[Brief] Format the lines as a Markdown table with the columns Row and Line, starting at the line that contains "How many distinct data groups are displayed?" and continuing through the last line. Number each row, skip blank lines, and leave the pictures out.

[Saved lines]

+++

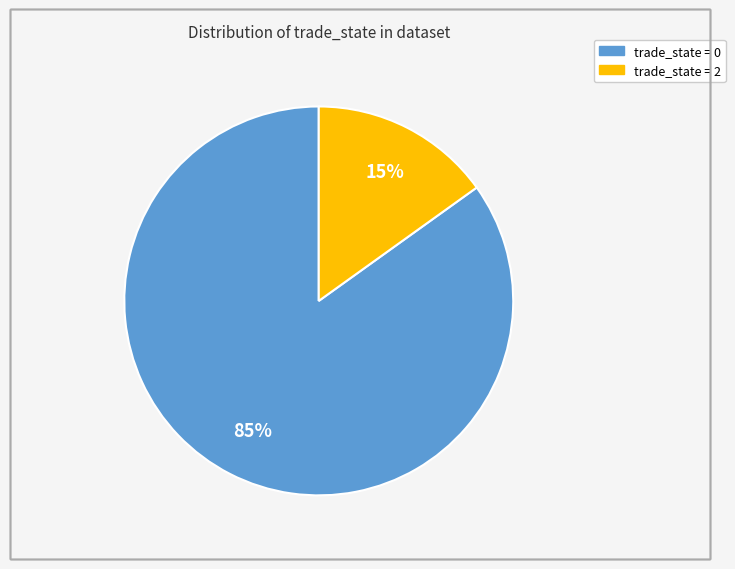

How many segments does this pie chart have?

2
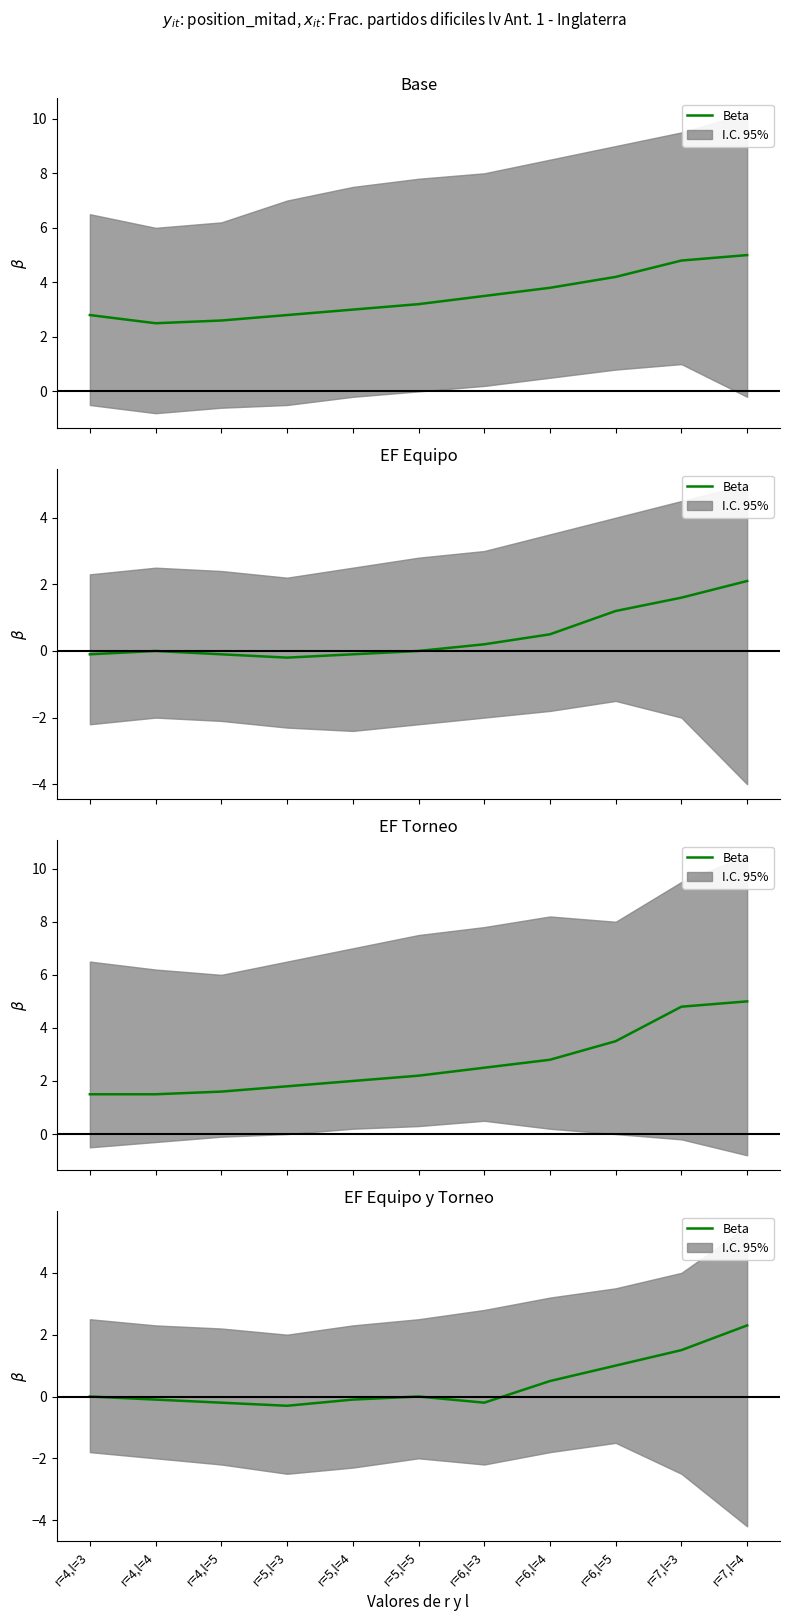

How many distinct data groups are displayed?

1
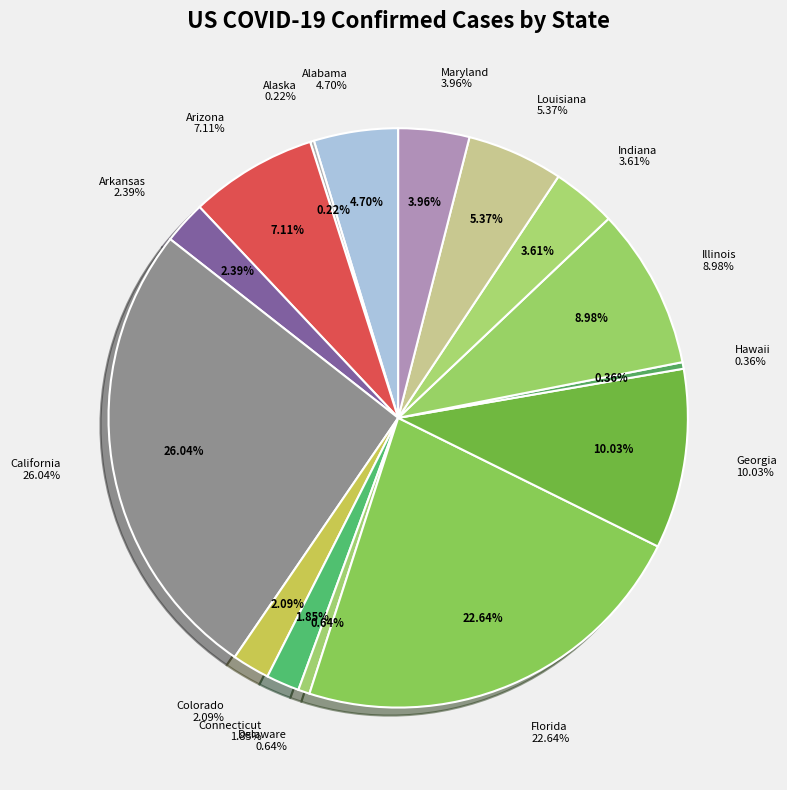

What is the smallest slice in the pie chart?

Alaska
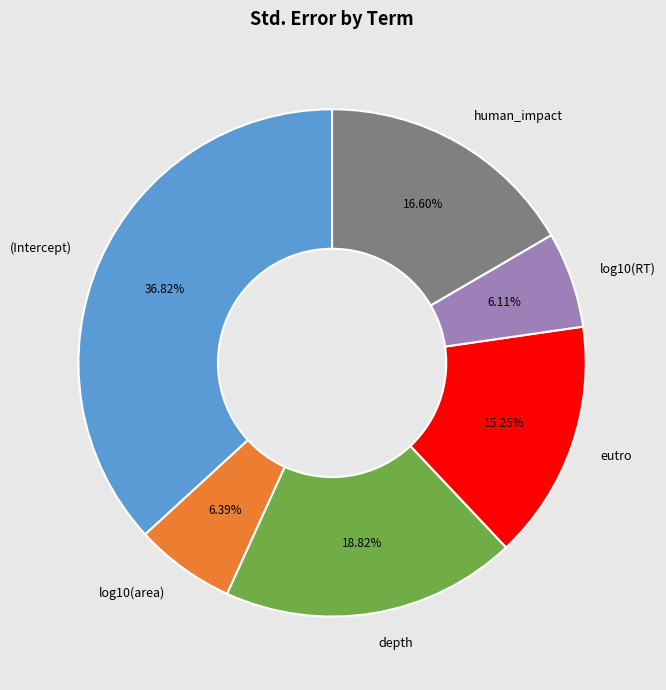

Does any single category account for the majority?

No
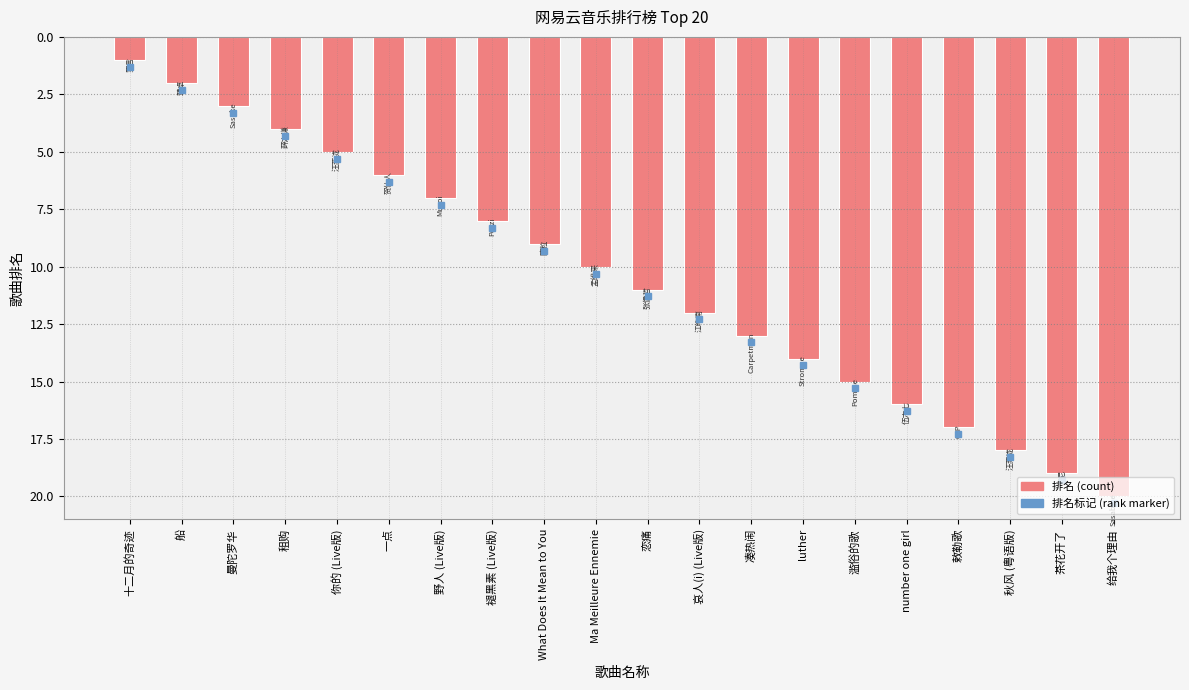

How many values are below 11?

10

+++

[Solution to the problem]
| Row | Line |
|---|---|
| 1 | How many distinct data groups are displayed? |
| 2 | 1 |
| 3 | What is the smallest slice in the pie chart? |
| 4 | Alaska |
| 5 | Does any single category account for the majority? |
| 6 | No |
| 7 | How many values are below 11? |
| 8 | 10 |